Food + Drink

Cooking: By net or by book?

Who's a better teacher?

25.03.2016

By Buro247

Cooking: By net or by book?

If conventional wisdom dictates that food is the new sexy, then it stands to reason that cookbooks must be the new porn. Certainly, that they are some of the best-selling items in bookstores—and have been for quite some time—attests to that supposition in spades. Everyone, from the ubiquitous celebrity chef (Jamie Oliver, author of more than a dozen books, has made in excess of £130 million from said publications, and is inconceivably ranked second after J. K. Rowling in a list of the all-time top 50 most valuable authors) to the blogger-turned-cookbook writer has been cashing in on society’s apparently insatiable appetite for these gastronomic tomes.

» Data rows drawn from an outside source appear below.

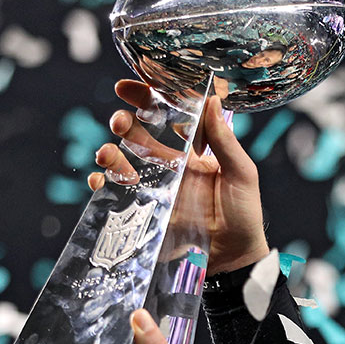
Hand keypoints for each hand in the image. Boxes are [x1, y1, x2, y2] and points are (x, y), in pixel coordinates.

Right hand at [89, 80, 269, 274]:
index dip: (148, 98)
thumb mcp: (241, 174)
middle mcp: (170, 165)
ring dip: (109, 151)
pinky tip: (100, 179)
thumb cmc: (244, 215)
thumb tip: (212, 99)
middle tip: (120, 122)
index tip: (129, 85)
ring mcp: (155, 188)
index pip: (168, 117)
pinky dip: (102, 183)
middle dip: (123, 123)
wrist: (235, 259)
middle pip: (138, 135)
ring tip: (108, 154)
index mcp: (193, 151)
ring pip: (122, 161)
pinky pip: (116, 193)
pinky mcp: (144, 211)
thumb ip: (225, 141)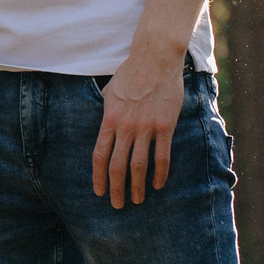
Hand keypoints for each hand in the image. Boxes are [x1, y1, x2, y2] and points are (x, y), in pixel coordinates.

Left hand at [92, 42, 183, 207]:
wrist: (155, 58)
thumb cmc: (130, 74)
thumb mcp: (109, 93)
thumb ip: (106, 113)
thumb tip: (102, 130)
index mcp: (109, 119)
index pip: (99, 156)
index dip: (98, 177)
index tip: (99, 192)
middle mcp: (125, 127)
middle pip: (117, 166)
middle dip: (116, 189)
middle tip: (118, 205)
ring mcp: (145, 127)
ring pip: (139, 165)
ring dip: (137, 186)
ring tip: (137, 200)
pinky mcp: (165, 126)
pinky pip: (162, 156)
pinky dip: (159, 173)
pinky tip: (157, 184)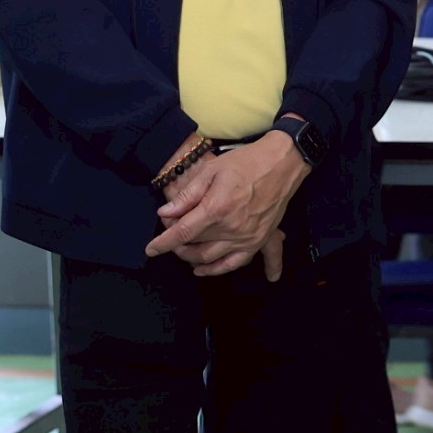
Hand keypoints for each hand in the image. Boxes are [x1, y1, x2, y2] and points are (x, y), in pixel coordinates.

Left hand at [147, 128, 311, 276]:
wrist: (282, 163)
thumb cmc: (246, 162)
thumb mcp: (211, 171)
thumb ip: (187, 196)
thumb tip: (165, 213)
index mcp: (216, 208)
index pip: (182, 233)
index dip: (163, 243)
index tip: (151, 249)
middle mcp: (231, 228)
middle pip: (195, 248)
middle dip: (176, 246)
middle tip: (170, 236)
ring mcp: (247, 237)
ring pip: (211, 259)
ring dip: (192, 259)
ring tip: (184, 251)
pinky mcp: (259, 240)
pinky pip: (235, 263)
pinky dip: (218, 270)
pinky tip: (204, 269)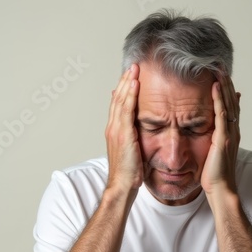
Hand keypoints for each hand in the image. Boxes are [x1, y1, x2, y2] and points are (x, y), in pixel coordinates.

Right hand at [105, 64, 142, 197]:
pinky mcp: (122, 134)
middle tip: (132, 66)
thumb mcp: (132, 150)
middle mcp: (113, 128)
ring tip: (134, 69)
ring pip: (120, 100)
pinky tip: (134, 84)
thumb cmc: (129, 172)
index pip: (118, 104)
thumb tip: (139, 128)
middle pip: (117, 98)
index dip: (123, 89)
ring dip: (127, 83)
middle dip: (125, 81)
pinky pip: (126, 110)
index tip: (131, 76)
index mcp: (115, 131)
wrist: (122, 186)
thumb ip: (133, 136)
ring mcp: (116, 130)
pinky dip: (130, 95)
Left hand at [201, 75, 240, 196]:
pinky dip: (219, 99)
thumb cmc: (215, 174)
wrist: (222, 189)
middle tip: (221, 64)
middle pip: (231, 100)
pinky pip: (221, 115)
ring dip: (224, 85)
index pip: (230, 105)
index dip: (226, 88)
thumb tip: (212, 129)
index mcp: (231, 132)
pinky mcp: (223, 138)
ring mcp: (230, 133)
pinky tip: (215, 87)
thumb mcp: (215, 151)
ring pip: (228, 103)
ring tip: (219, 69)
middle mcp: (233, 130)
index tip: (221, 73)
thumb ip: (215, 138)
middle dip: (226, 82)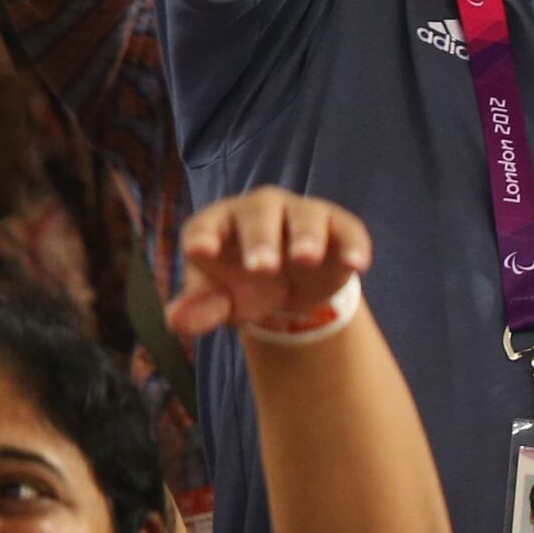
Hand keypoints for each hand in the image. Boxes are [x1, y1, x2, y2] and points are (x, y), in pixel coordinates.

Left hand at [163, 189, 372, 342]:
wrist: (288, 288)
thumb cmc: (242, 287)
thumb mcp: (219, 303)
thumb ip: (198, 310)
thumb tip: (177, 322)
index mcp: (218, 224)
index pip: (205, 225)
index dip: (202, 236)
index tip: (199, 251)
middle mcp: (259, 210)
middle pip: (258, 214)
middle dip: (260, 239)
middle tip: (262, 267)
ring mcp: (301, 215)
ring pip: (305, 216)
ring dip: (306, 236)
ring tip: (305, 258)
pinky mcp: (339, 228)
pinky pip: (347, 230)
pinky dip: (353, 245)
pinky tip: (356, 263)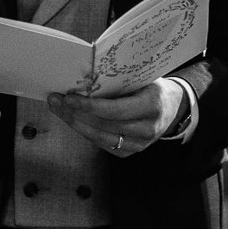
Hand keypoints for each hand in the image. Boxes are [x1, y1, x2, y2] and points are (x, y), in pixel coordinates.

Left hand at [48, 78, 181, 157]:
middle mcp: (147, 129)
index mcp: (152, 106)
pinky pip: (101, 144)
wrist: (172, 107)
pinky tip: (72, 119)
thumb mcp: (142, 77)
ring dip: (75, 123)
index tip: (69, 97)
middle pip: (103, 126)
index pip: (115, 111)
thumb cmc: (151, 86)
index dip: (89, 106)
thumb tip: (83, 76)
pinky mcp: (129, 152)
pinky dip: (85, 131)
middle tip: (55, 100)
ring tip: (59, 109)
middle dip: (75, 114)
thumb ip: (119, 80)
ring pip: (99, 137)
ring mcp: (139, 144)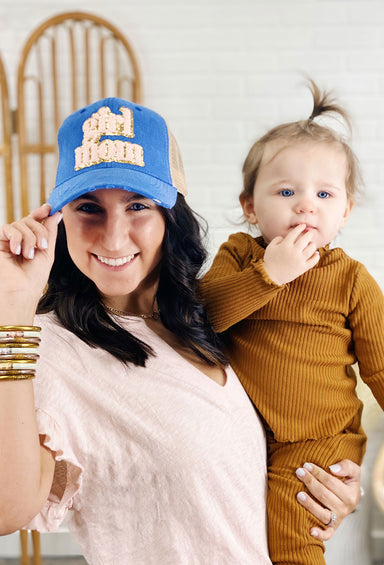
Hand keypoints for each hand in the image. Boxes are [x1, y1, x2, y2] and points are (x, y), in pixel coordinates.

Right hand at [0, 204, 61, 322]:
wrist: (20, 292)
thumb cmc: (34, 277)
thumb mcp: (47, 252)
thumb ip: (50, 231)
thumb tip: (57, 213)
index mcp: (32, 240)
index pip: (35, 221)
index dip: (42, 212)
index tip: (50, 207)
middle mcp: (20, 239)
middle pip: (30, 220)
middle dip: (39, 231)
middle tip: (42, 246)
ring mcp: (9, 240)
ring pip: (20, 224)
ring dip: (29, 238)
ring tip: (28, 255)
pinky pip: (8, 228)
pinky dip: (16, 238)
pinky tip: (17, 251)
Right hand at [263, 224, 319, 284]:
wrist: (270, 276)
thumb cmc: (269, 260)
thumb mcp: (270, 247)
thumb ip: (277, 239)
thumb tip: (285, 236)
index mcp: (285, 245)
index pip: (295, 233)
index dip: (300, 228)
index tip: (303, 226)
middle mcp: (293, 251)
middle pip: (305, 239)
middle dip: (309, 234)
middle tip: (311, 232)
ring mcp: (299, 260)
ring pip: (311, 249)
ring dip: (312, 245)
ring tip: (311, 244)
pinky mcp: (303, 268)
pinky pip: (313, 261)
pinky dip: (316, 256)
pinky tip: (315, 253)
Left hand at [296, 459, 361, 540]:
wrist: (349, 497)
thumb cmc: (347, 481)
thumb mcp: (353, 471)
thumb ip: (346, 466)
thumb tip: (332, 469)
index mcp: (351, 495)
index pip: (331, 482)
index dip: (318, 472)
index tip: (306, 465)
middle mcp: (345, 509)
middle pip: (324, 495)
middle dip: (310, 482)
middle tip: (299, 472)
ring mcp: (338, 519)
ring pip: (322, 514)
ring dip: (310, 505)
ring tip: (299, 494)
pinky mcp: (332, 527)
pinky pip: (327, 534)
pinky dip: (320, 534)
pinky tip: (310, 530)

The irony is that these hefty compendiums don’t necessarily ever wind up in the kitchen, well thumbed, stained, and with handwritten notes in the margin, but rather remain in impeccable condition, ostentatiously displayed as status symbols attesting to the owner’s discerning tastes. Sure, they might be opened once in a while to be admired, like a beautiful coffee-table book of exotic lands that will never be visited but which serves as efficacious escapism, but the likelihood of recreating the French Laundry’s signature dishes, say, are remote at best. 

 

The greater irony is that despite the sweeping sales of print cookbooks, it is in fact to the Internet that most people now arguably turn when they require recipes, instructions on how to poach eggs, or simply to find out what the sous-vide technique entails. I happen to know this because 1) I have been commissioned to host numerous instructional cooking videos for the Internet, and 2) I myself scour the Net for ideas when I want to create an as yet unspecified dish, because it’s a darn sight quicker than leafing through every cookbook I own. Apps like epicurious.com offer a plethora of recipes for everything from meals for single diners to lavish French affairs, while YouTube has become a dumping ground for instructional videos by everyone from cookingwithdog, a bizarre Japanese site that teaches viewers how to cook inedible Japanese dishes using a tetchy French poodle and an apparently mute Japanese lady, to hotforcooking, where a barely articulate Asian woman with ludicrously inflated bosoms endeavours to teach viewers how to cook such useful dishes as elk steak. It sounds like rubbish because it is, but that cookingwithdog regularly garners no fewer than 1.8 million views is testament to the irrefutable fact that, whether for entertainment or instruction, people now depend on apps, Internet videos and online cookbooks as their indispensable guides in the kitchen. 

 

Perhaps it’s because tablets are now so widespread. More likely, it’s due to the surfeit—and accessibility—of information on the Net, but it’s true that print cookbooks are as much culprit as they are victim to this growing phenomenon. Glossy photos, self-promotional editorial masquerading as anecdotes, and travel notes, are just some of the affectations—and afflictions—of the modern cookbook. Each page is a validation of the author’s genius and rarely do cookbooks now just proffer practical useable recipes, because they have morphed into sensorial capsules, providing snapshots into the world of such institutions as The Fat Duck, so that the reader can vicariously immerse herself in a dining experience she will otherwise probably never enjoy. 

 

Does this spell the end of the traditional cookbook as we know it? Or will we, exhausted finally by our constant trawling through the Internet for basic information and being inundated instead with superfluous trash, clamour once again to cook as our foremothers did, thumbing through well-worn books to find the recipe that so pleases our families that we return to it time and time again? To do that, recipe books such as The Joy of Cooking will have to enjoy a renaissance, to remind us ultimately that cookbooks are for cooking, and not merely for looking at, and admiring.